While much development and advocacy work is focused on official policies, aid agencies generally seek to steer clear of politics as such, fearing that they will be accused of being ideologically motivated, or that the politicisation of the aid agenda may have negative impacts on anti-poverty work. With some reason, indeed, as many of the grassroots groups and coalitions that are also involved in what is loosely called the anti-globalisation movement are accused of being long on politics, and short on policies. Organisations like trade unions and international NGOs, which are keen to be and be seen to be responsible social actors and credible political interlocutors, sometimes seem uncertain about which company to keep: if they engage in close dialogue with the international financial and trade institutions, they risk appearing to have sold out; but if they are, or appear to be, involved with street demonstrations, they will both lose any place at the discussion table and also risk losing public support for their cause.

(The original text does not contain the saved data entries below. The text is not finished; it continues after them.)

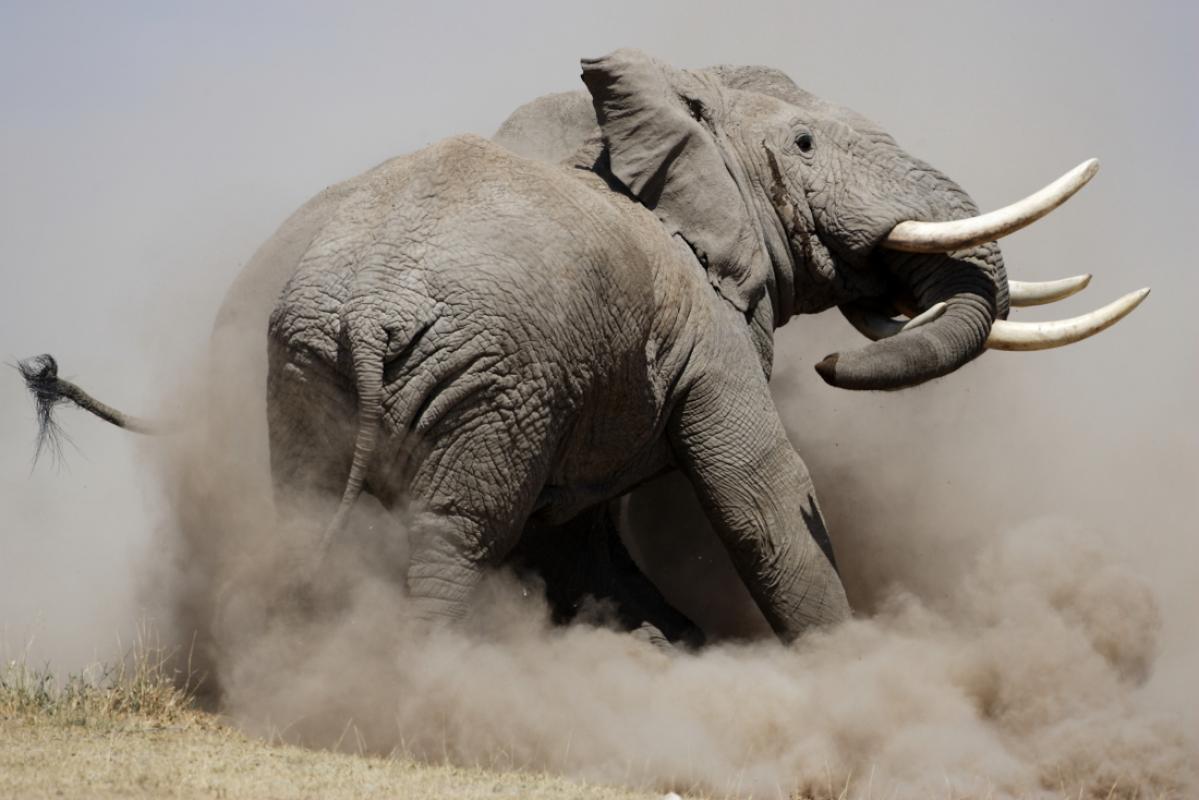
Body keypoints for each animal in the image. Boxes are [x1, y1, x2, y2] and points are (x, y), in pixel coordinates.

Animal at [21, 49, 1147, 649]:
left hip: (308, 368)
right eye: (804, 147)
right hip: (489, 382)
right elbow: (759, 490)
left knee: (305, 514)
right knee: (455, 531)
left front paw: (678, 651)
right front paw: (860, 670)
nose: (833, 363)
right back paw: (424, 692)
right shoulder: (701, 324)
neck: (664, 96)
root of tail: (370, 313)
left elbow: (586, 539)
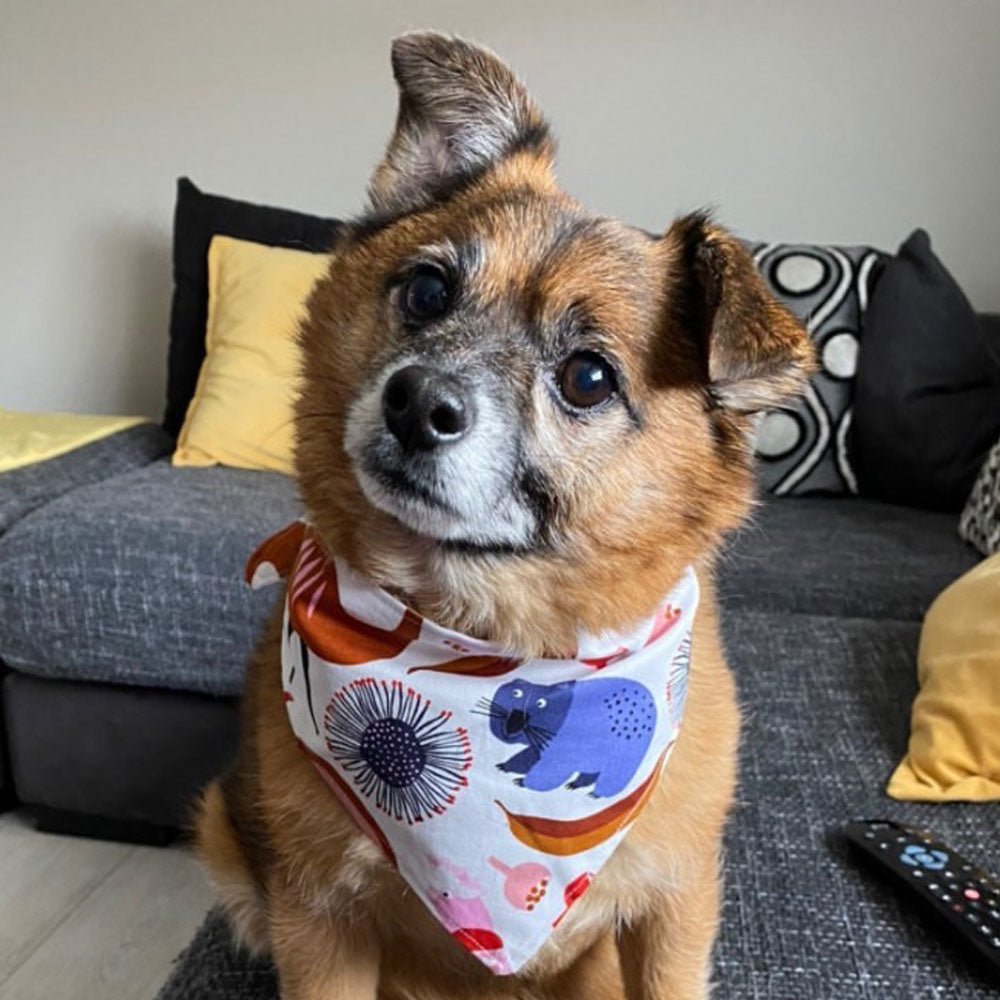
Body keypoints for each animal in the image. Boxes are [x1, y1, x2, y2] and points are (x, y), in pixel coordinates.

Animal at [195, 31, 812, 1000]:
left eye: (588, 378)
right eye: (427, 292)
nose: (417, 403)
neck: (481, 640)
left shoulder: (672, 910)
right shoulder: (319, 918)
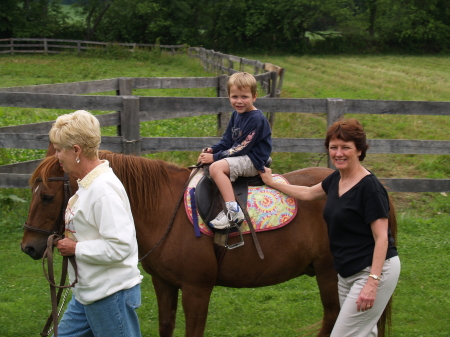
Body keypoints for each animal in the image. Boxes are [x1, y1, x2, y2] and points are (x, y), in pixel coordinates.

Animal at [20, 148, 338, 334]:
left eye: (46, 196)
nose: (29, 246)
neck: (162, 208)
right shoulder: (165, 283)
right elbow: (166, 325)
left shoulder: (197, 289)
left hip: (328, 271)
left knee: (332, 314)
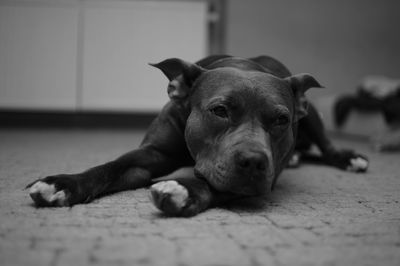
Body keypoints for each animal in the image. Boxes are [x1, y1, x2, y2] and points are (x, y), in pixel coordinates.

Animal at [26, 54, 368, 216]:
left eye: (281, 119)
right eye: (220, 110)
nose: (254, 161)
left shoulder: (260, 177)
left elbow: (215, 184)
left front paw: (184, 190)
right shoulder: (151, 155)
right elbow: (110, 167)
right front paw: (62, 184)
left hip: (313, 116)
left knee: (326, 145)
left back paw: (349, 157)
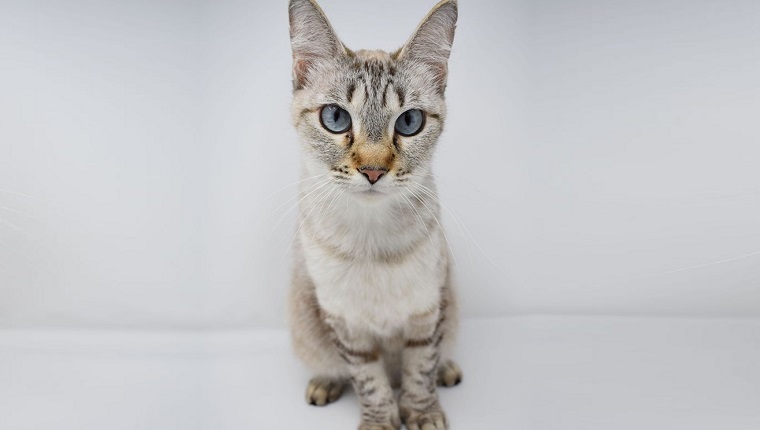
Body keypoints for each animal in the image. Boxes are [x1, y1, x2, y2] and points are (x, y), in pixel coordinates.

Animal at [286, 0, 460, 428]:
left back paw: (447, 372)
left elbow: (420, 369)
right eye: (335, 118)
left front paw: (422, 413)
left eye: (410, 122)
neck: (372, 239)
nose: (373, 171)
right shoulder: (345, 322)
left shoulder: (427, 309)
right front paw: (381, 421)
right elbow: (370, 381)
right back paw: (324, 384)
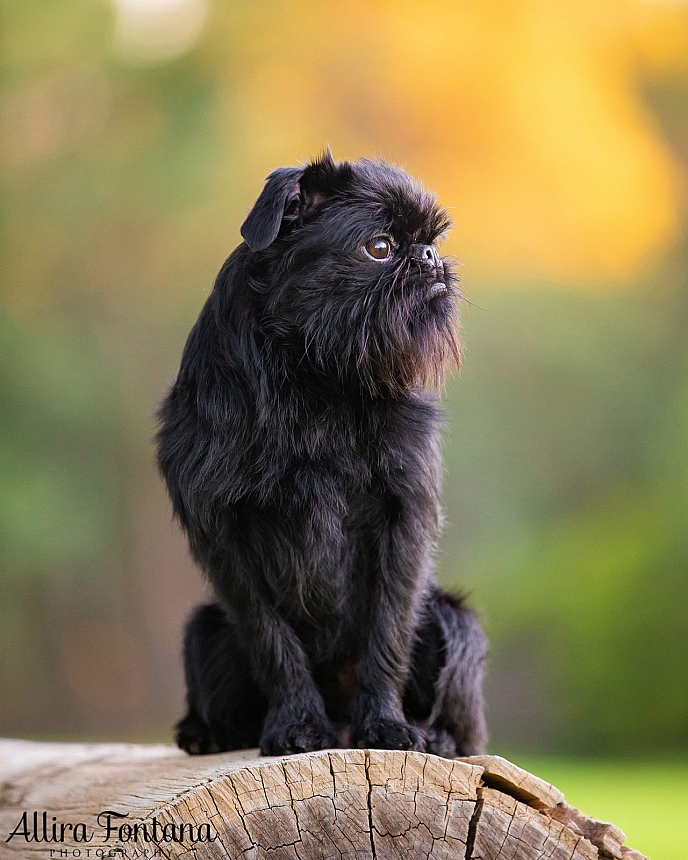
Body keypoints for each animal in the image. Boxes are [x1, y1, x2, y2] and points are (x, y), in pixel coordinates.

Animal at [158, 151, 486, 756]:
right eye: (379, 247)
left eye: (430, 241)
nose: (428, 257)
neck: (316, 378)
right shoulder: (225, 538)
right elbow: (271, 641)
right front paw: (296, 725)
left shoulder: (403, 519)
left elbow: (388, 632)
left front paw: (386, 725)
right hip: (206, 632)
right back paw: (205, 733)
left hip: (454, 624)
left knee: (466, 721)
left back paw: (436, 738)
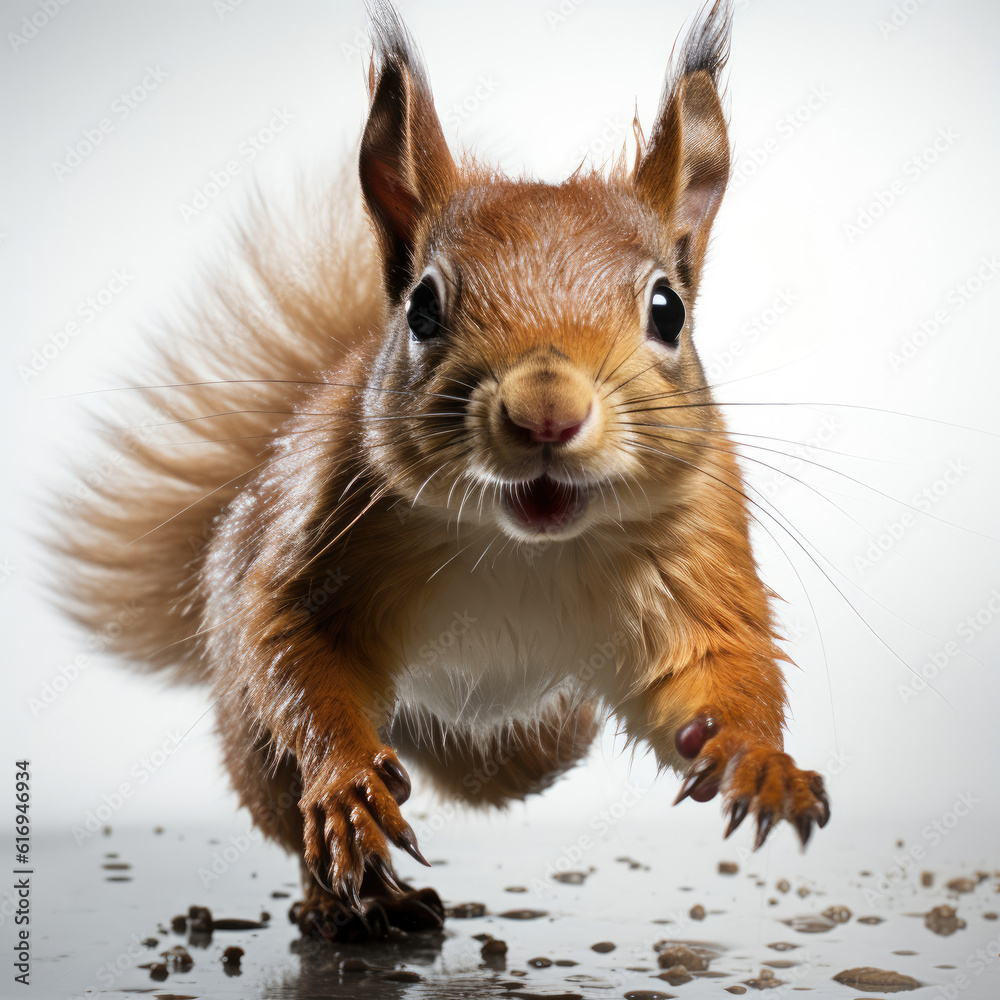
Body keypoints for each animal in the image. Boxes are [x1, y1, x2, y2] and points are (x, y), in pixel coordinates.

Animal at [54, 0, 828, 940]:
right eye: (423, 307)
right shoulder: (327, 539)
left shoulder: (696, 554)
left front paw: (758, 760)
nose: (545, 411)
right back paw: (358, 901)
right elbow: (297, 655)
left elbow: (716, 672)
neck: (527, 545)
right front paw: (348, 784)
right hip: (251, 736)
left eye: (667, 309)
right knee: (292, 819)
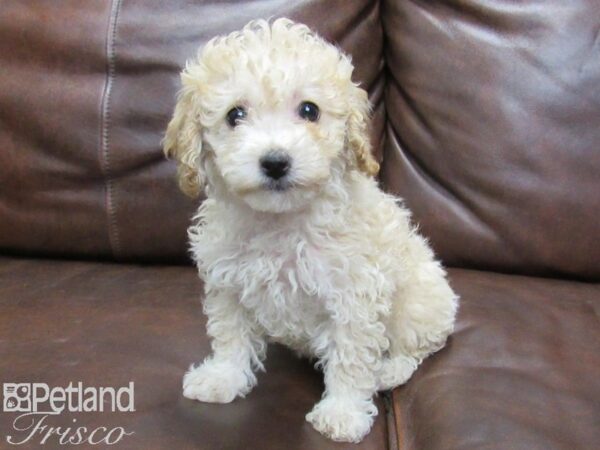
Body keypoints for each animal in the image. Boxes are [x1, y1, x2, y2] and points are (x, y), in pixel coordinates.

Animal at [164, 18, 460, 442]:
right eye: (235, 115)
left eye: (309, 110)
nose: (275, 161)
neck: (281, 220)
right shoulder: (227, 281)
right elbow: (230, 334)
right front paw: (222, 378)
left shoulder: (354, 295)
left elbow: (352, 357)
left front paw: (343, 413)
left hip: (418, 304)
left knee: (415, 350)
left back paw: (388, 370)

 Contributors to this issue explore some of the relationships between policies and politics, particularly in relation to the now standard claim of aid agencies to be supporting democratisation and good governance. Christopher Sabatini opens with a report on a survey of Latin American organisations that receive external funding for activities falling under such a rubric. He concludes his review with a series of questions about the meaning of international support for local groups in developing democracies and the potentially adverse effects it may have on de-linking such groups from their broader political and party system. Coming from a rather different angle, David Hirschmann describes the application of USAIDs Advocacy Index, a barometer against which the organisations it supports in this instance, in Zimbabwe are measured for the quality of their impact on the wider policy environment. Mike Pany focuses his attention on the power relations that underlie the consultancy work performed by social anthropologists, in this case when it is commissioned by the British government development agency, DFID. He expresses the concern that anthropology is used in an instrumental fashion, to facilitate the delivery of technical assistance; and that the scholarly pursuit of anthropology can be compromised as a result of universities need to seek such contracts in order to finance their academic activities. The motivation for getting involved in development work is the subject of the paper by Michael Watts, who looks at how the material conditions of working as a volunteer aid worker alongside well-paid expatriates, can affect peoples self-esteem, their status, and ultimately their sense of purpose. Angela Hale, writing about international trade policies affecting the garment industry, stresses the importance of getting beneath simplistic North vs South sloganeering in order to form a more nuanced picture of which sectors in which countries will benefit, and which will be disadvantaged, within a new régime. Her paper illustrates, however, that the fall-out of shifts in policies is invariably political in its impact. The question that arises, for development agencies, is whether their pro-poor stance is sufficient to guide them through the complex and sometimes perverse impacts a sought-after policy shift will have; or whether this can only be done by drawing upon a more cogent and comprehensive theoretical framework than most are able or willing to adopt.